:: Task inputs
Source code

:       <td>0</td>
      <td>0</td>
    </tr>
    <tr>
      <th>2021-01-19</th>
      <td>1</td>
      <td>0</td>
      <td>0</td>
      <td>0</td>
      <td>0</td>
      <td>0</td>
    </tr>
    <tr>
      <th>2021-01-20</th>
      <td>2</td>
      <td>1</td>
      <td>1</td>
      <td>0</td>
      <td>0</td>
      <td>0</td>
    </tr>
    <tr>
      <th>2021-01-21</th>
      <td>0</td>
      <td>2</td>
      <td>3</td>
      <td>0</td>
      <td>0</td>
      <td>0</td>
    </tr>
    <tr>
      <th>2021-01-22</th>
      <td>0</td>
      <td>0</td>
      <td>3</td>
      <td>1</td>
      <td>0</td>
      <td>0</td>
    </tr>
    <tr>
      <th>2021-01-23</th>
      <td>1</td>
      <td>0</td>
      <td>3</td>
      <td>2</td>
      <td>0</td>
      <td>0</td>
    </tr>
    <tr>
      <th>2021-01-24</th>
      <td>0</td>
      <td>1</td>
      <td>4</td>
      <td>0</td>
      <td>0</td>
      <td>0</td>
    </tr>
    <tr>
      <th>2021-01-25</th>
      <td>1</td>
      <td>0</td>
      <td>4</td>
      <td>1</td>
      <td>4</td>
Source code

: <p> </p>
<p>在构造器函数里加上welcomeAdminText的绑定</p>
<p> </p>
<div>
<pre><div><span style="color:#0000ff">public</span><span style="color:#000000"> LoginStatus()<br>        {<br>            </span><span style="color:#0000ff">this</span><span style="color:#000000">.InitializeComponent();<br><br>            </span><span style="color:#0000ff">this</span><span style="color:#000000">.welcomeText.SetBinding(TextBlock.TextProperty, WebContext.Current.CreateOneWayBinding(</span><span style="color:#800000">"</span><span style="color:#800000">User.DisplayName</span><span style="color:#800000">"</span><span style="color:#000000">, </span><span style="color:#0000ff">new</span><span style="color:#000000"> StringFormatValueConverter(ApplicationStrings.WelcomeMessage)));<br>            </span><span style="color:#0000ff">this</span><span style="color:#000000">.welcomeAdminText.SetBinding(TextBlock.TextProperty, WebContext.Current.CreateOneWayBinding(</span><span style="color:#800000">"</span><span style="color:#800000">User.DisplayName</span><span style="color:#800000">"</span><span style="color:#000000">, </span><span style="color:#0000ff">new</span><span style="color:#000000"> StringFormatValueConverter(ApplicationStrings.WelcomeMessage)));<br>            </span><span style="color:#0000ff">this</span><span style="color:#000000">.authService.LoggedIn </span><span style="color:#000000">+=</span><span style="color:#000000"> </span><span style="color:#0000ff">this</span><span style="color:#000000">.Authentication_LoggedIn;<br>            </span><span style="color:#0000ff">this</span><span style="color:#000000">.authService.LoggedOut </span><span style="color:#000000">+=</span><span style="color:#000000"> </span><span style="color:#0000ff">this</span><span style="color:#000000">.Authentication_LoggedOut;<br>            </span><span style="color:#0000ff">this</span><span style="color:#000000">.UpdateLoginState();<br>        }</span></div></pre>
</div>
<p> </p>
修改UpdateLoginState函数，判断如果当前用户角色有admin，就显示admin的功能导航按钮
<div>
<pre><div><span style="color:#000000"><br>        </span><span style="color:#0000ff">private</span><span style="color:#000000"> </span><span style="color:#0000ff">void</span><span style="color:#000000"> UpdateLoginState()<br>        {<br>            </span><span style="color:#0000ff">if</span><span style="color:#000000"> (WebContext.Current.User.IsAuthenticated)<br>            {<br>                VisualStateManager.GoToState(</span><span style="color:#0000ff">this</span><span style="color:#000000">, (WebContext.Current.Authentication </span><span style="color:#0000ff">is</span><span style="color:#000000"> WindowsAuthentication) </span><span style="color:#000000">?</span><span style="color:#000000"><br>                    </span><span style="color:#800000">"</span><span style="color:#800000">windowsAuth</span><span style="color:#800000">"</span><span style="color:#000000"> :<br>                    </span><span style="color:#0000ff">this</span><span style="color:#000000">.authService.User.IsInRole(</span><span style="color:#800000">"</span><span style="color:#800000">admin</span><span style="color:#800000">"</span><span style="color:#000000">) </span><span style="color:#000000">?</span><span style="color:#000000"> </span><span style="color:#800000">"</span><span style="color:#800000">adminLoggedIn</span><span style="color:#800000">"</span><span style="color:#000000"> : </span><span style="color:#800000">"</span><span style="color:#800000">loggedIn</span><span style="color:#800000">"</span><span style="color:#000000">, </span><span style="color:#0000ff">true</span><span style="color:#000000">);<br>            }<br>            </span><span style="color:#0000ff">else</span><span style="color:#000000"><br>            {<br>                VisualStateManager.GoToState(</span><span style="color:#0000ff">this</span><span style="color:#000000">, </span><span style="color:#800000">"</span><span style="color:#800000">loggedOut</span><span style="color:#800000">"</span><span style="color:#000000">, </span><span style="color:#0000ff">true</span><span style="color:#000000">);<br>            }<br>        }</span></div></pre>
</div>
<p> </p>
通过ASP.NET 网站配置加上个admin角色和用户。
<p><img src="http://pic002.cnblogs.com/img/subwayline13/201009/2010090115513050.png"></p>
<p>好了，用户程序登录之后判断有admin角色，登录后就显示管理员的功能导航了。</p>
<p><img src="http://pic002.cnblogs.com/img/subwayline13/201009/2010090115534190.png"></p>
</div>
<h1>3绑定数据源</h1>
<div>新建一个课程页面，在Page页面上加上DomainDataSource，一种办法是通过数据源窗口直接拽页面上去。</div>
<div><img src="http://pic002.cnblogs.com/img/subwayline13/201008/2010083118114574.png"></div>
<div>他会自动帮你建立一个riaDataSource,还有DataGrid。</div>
::::
▶ What is needed
Copy out every line of the material above that contains the string "http".

▶ Solution below
<p><img src="http://pic002.cnblogs.com/img/subwayline13/201009/2010090115513050.png"></p>
<p><img src="http://pic002.cnblogs.com/img/subwayline13/201009/2010090115534190.png"></p>
<div><img src="http://pic002.cnblogs.com/img/subwayline13/201008/2010083118114574.png"></div>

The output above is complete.